I spent four hours last Tuesday troubleshooting why a new GPU node couldn't reach the MLflow registry during a training run. The ACI fabric was reporting the endpoint learned. The policy contract showed permit. But packets died silently somewhere between leaf switches. The root cause? A stale endpoint entry in the COOP database that the APIC controller hadn't reconciled. I fixed it by clearing the endpoint from the CLI, bypassing the abstraction layer entirely.
That incident crystalized something I'd been seeing across three data center builds: when the controller's model of the network diverges from the actual forwarding state, you end up working around the abstraction, not through it. You SSH to the leaf switch and run show commands that reveal what's really happening in hardware. At that point, the controller is adding latency, not value.
The Real Tradeoff Nobody Talks About
ACI's pitch is clean: declare your intent through a GUI or API, and the fabric converges to that state. The APIC controller translates your application profiles, bridge domains, and contracts into the necessary VXLAN, EVPN, and policy constructs. You shouldn't need to understand MP-BGP route types or VNI allocation.
But here's what actually happens in production: you still need to understand those primitives when something breaks. The abstraction doesn't eliminate complexity; it relocates it behind an API that makes certain operations harder. Want to trace a specific MAC/IP binding through the fabric? You're running moquery against the APIC's object store and correlating it with CLI output from the leaf. Want to integrate with an existing BGP-based underlay? You're fighting the APIC's assumptions about how fabric routing should work.
NX-OS VXLAN EVPN, in contrast, gives you direct access to the forwarding primitives. You configure BGP EVPN address families, define VNI-to-VLAN mappings, and control route advertisement explicitly. There's no translation layer. What you configure is what runs in hardware.

-.-.-

* [Activity 1]: In the text about ACI and NX-OS VXLAN EVPN, what was the root cause of the GPU node failing to reach the MLflow registry?
* [Activity 2]: Carry on the text about ACI and NX-OS VXLAN EVPN from its final sentence.
The lines after this text are separate material.

* [Dataset section]:
-.-.-

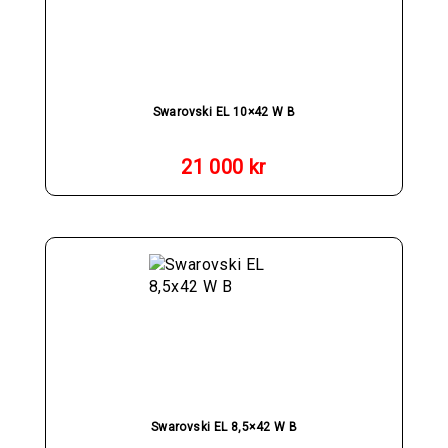
Swarovski EL 10×42 W B
21 000
kr
Swarovski EL 8,5×42 W B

-.-.-

* [Answer 1]: A stale endpoint entry in the COOP database that the APIC controller hadn't reconciled.

* [Answer 2]:
Where This Shows Up in AI Infrastructure
GPU clusters amplify every network design decision. When you're running distributed training across 64 A100 nodes, a single packet drop during an NCCL all-reduce can stall the entire job. You need:
- Deterministic forwarding paths with consistent latency
- Lossless Ethernet with PFC properly scoped to GPU traffic
- Fast convergence when a leaf switch or link fails
- Visibility into actual queue depths and buffer utilization
ACI can deliver all of this, but the configuration path is indirect. You define QoS classes in the APIC, which generates MQC policies on each leaf. You enable PFC through a fabric access policy, which the APIC pushes as platform-specific DCBX settings. When you need to verify that PFC PAUSE frames are actually being sent for CoS 3 traffic on a specific port, you're back on the switch CLI, running:
switch# show interface ethernet 1/49 priority-flow-control
And if the output doesn't match what the APIC says is configured, you're troubleshooting two systems instead of one.
With NX-OS VXLAN EVPN, the QoS configuration is direct:
class-map type qos match-all gpu-rdma
match cos 3
policy-map type qos gpu-qos
class gpu-rdma
set qos-group 3
priority level 1
interface Ethernet1/49
service-policy type qos input gpu-qos
priority-flow-control mode on
priority-flow-control watch-dog-interval 200
You write the exact policy you need. You see it in show run. You verify it in show policy-map interface. There's no model translation to debug.
The Kubernetes Integration Gap
Most AI infrastructure runs on Kubernetes now, and Kubernetes networking has strong opinions. CNI plugins like Calico, Cilium, and Antrea expect to control pod networking — IP allocation, routing, and increasingly, network policy. They assume the physical network provides L3 reachability, typically via BGP.
ACI's CNI plugin tries to bridge these worlds by mapping Kubernetes constructs to ACI objects. A namespace becomes an EPG. A network policy becomes a contract. But this creates tight coupling: your cluster lifecycle is now tied to the APIC's API and its upgrade schedule. I've seen teams delay Kubernetes upgrades by six months waiting for a compatible ACI CNI version.
The alternative pattern I'm seeing: run NX-OS VXLAN EVPN in the fabric, peer each leaf switch with the Kubernetes nodes using eBGP, and let the CNI plugin handle pod networking. Calico's route reflector mode works perfectly here:
apiVersion: projectcalico.org/v3
kind: BGPConfiguration
metadata:
name: default
spec:
logSeverityScreen: Info
nodeToNodeMeshEnabled: false
asNumber: 65001
serviceClusterIPs:
- cidr: 10.96.0.0/12
---
apiVersion: projectcalico.org/v3
kind: BGPPeer
metadata:
name: leaf-1
spec:
peerIP: 10.0.0.1
asNumber: 65000
Each Kubernetes node peers with its leaf switches. Pod routes are advertised via BGP. The fabric treats them like any other /32. When a pod moves, Calico withdraws the old route and advertises the new one. Convergence is sub-second. No controller in the middle.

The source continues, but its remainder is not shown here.